→ **TRAVAIL À FAIRE**:
1: Répondez aux questions suivantes d'après l'extrait.
(a) Selon la terminologie du droit ancien, comment aurait-on qualifié l'enfant si l'un de ses parents avait été marié ?
(b) À quelle date et dans quelle localité Jacques a-t-il été baptisé ?
(c) Quel est le nom de la mère de Jacques ?
2: Restituez mot pour mot tout le passage de l'extrait, depuis « Avoir un ancêtre » jusqu'à « plus guère utilisés. ».

→ **EXTRAIT CHOISI**:
• • • • • • •

Avoir un ancêtre bâtard était autrefois une honte, c'est aujourd'hui un amusement, presque une fierté. Pour le généalogiste, ce peut être un obstacle insurmontable si l'identité du père n'est pas connue.
Un de mes ancêtres, Jacques Crevier dit Saint-Jean (Sosa 700) était un « enfant naturel », ce qui signifie que son père et sa mère n'étaient pas mariés ensemble au moment de sa conception. C'est le sens que l'on donnait autrefois au mot bâtard : un enfant conçu hors des normes sociales. Si l'un de ses parents avait été marié, on l'aurait qualifié d' « enfant adultérin » selon la terminologie du droit ancien. De nos jours, avec la baisse de taux de nuptialité, la moitié des enfants naissent hors-mariage et ces termes anciens ne sont plus guère utilisés.
Le baptême
Jacques a été baptisé sous le nom de Bonin le 8 octobre 1707 à Varennes. Il était le fils de Jacques Bonin et de Marie-Rose Prévost. Dans l'acte de baptême qui suit, le curé Claude Volant de Saint-Claude n'a pas fait mention de l'illégitimité de l'enfant, mais n'a pas écrit les mots habituels « du légitime mariage » Par contre, l'officiant a inscrit le nom du père, ce qui signifie que son identité était de notoriété publique.

• • • • • • •

→ **DONNÉES FOURNIES**:
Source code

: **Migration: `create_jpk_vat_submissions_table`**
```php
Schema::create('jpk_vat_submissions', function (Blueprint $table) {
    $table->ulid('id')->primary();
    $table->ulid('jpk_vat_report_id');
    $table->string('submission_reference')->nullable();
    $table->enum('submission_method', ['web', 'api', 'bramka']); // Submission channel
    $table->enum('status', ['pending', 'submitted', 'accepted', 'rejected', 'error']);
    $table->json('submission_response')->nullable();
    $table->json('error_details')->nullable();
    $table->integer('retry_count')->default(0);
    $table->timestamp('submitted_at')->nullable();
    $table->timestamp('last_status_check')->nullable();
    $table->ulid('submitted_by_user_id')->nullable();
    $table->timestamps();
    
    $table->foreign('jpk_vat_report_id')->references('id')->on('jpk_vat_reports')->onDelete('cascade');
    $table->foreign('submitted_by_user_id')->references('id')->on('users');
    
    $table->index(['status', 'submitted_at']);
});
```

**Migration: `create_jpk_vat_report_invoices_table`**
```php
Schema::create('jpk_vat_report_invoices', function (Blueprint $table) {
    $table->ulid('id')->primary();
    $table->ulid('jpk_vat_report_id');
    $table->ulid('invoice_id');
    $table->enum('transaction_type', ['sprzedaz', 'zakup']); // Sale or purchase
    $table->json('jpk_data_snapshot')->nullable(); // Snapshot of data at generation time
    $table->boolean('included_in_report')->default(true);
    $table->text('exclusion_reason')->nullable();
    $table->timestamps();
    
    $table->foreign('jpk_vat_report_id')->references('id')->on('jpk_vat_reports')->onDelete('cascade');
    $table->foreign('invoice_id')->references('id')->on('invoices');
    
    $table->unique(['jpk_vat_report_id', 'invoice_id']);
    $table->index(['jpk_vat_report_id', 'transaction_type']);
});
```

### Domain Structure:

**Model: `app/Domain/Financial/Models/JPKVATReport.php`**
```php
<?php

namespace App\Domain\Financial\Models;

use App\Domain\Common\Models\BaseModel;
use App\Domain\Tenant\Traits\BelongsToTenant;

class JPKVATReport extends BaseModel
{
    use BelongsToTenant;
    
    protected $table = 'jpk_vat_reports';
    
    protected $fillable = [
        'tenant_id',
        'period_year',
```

• • • • • • •

→ **CORRIGÉ**:
1:
(a) On l'aurait qualifié d'« enfant adultérin ».
(b) Le 8 octobre 1707, à Varennes.
(c) Marie-Rose Prévost.

2:
Avoir un ancêtre bâtard était autrefois une honte, c'est aujourd'hui un amusement, presque une fierté. Pour le généalogiste, ce peut être un obstacle insurmontable si l'identité du père n'est pas connue.
Un de mes ancêtres, Jacques Crevier dit Saint-Jean (Sosa 700) était un « enfant naturel », ce qui signifie que son père et sa mère n'étaient pas mariés ensemble au moment de sa conception. C'est le sens que l'on donnait autrefois au mot bâtard : un enfant conçu hors des normes sociales. Si l'un de ses parents avait été marié, on l'aurait qualifié d' « enfant adultérin » selon la terminologie du droit ancien. De nos jours, avec la baisse de taux de nuptialité, la moitié des enfants naissent hors-mariage et ces termes anciens ne sont plus guère utilisés.